Ohio lawmaker at forefront of campaign-reform debate


WASHINGTON -- Whether campaign finance reform legislation succeeds or fails may rest heavily in the hands of Rep. Bob Ney, R-Ohio.

Ney is the author of a bill being offered as an alternative to more far-reaching legislation to ban national parties from raising and spending money that now is largely unregulated.

Reps. Christopher Shays, R-Conn., and Marty Meehan, D-Mass., introduced the more far-reaching bill. It is similar to Senate legislation drafted by Sens. John McCain, R-Ariz., and Russell Feingold, D-Wis.

When the House takes up the contentious issue of campaign finance reform today, lawmakers will be bracing for a high-stakes showdown be-tween the Ney bill and what is called Shays-Meehan.

Shays-Meehan would ban soft money and, according to the authors, reduce the influence of money in politics. The Senate approved the similar McCain-Feingold bill in April.

Republican leaders have opposed the ban while Democratic leaders have supported it.

Some campaign reformers have called Ney's bill a farce designed to prevent rather than achieve genuine campaign finance reform. But even they give him high marks for his legislative maneuvering.

Give him credit for getting an alternative out there where he was at least able to get some Democratic support, said Norman J. Ornstein, an analyst at the American Enterprise Institute who favors McCain-Feingold.

"Whether it's a success or a failure he's obviously shown some talent."
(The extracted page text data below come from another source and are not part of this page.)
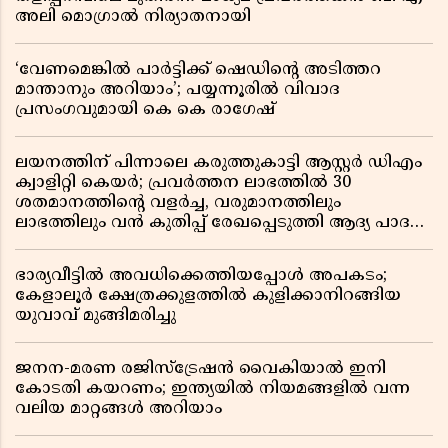
അലി മൊഗ്രാൽ നിര്യാതനായി
‘വേണമെങ്കിൽ പാർട്ടിക്ക് ഷെഡിൻ്റെ അടിത്തറ
മാന്താനും അറിയാം’; പയ്യന്നൂരിൽ വിവാദ
പ്രസംഗവുമായി കെ കെ രാഗേഷ്
ലയനത്തിന് പിന്നാലെ കരുത്തുകാട്ടി ആസ്റ്റർ ഡിഎം
ക്വാളിറ്റി കെയർ; പ്രവർത്തന ലാഭത്തിൽ 30
ശതമാനത്തിൻ്റെ വളർച്ച, വരുമാനത്തിലും
ലാഭത്തിലും വൻ കുതിപ്പ് രേഖപ്പെടുത്തി ആദ്യ പാദ
റിപ്പോർട്ട് പുറത്ത്
ഭാര്യവീട്ടിൽ അവധിക്കെത്തിയപ്പോൾ അപകടം;
കേളാലൂർ ക്ഷേത്രക്കുളത്തിൽ കുളിക്കാനിറങ്ങിയ
യുവാവ് മുങ്ങിമരിച്ചു
ജനന-മരണ രജിസ്ട്രേഷൻ വൈകിയാൽ ഇനി
കോടതി കയറണം; ഇന്ത്യയിൽ നിയമങ്ങളിൽ വന്ന
വലിയ മാറ്റങ്ങൾ അറിയാം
David Owsiany, president of the Buckeye Institute in Columbus, Ohio, said Ney certainly had a reputation as a major player when he was in the statehouse as a state senator. He is a very capable legislator so I am not
surprised that he has taken a lead on this particular issue.

Ney bristles at charges that his bill is a sham. If it were, Rep. Albert Wynn, D-Md., a backer of campaign finance reform, would not be co-sponsoring it, he said.

Wynn, who previously backed Shays-Meehan, signed on as a co-sponsor after becoming concerned that banning soft money would reduce funding available for voter registration efforts among minorities.

Ney gained a role in campaign finance with his appointment in January as chairman of the House Administration Committee, which oversees campaign finance legislation.

He introduced his bill after holding hearings on campaign finance reform.

Shays-Meehan would ban national parties from raising or spending unregulated money, while Ney's bill would allow national party organizations to accept up to $75,000 from each individual, corporate or union donor. Currently, there's no limit on the amount of soft money that can be given
to or raised by parties.

Although earlier versions of the Shays-Meehan bill passed the House twice, the Ney-Wynn bill has drawn support from the latest Shays-Meehan bill, raising doubts about whether it will pass.

Some people, including both supporters and opponents of campaign finance reform, view the Ney bill as primarily a vehicle to defeat Shays-Meehan.

"It's just a fig leaf for the Republican leadership," said Marshall Wittmann, an analyst with the Hudson Institute who believes Shays-Meehan would reduce the influence of special interests. While the Ney bill limits soft money contributions to national parties, he said, it allows unlimited contributions to state parties, which will be able to use the money =
to support federal candidates.

Owsiany ventures that Ney is trying to head off a very bad bill with a more reasonable proposal. He argues against both approaches to campaign finance reform, which he said limit the ability of voters to express their opinions and support candidates. But he considers Ney's bill offensive than Shays-Meehan.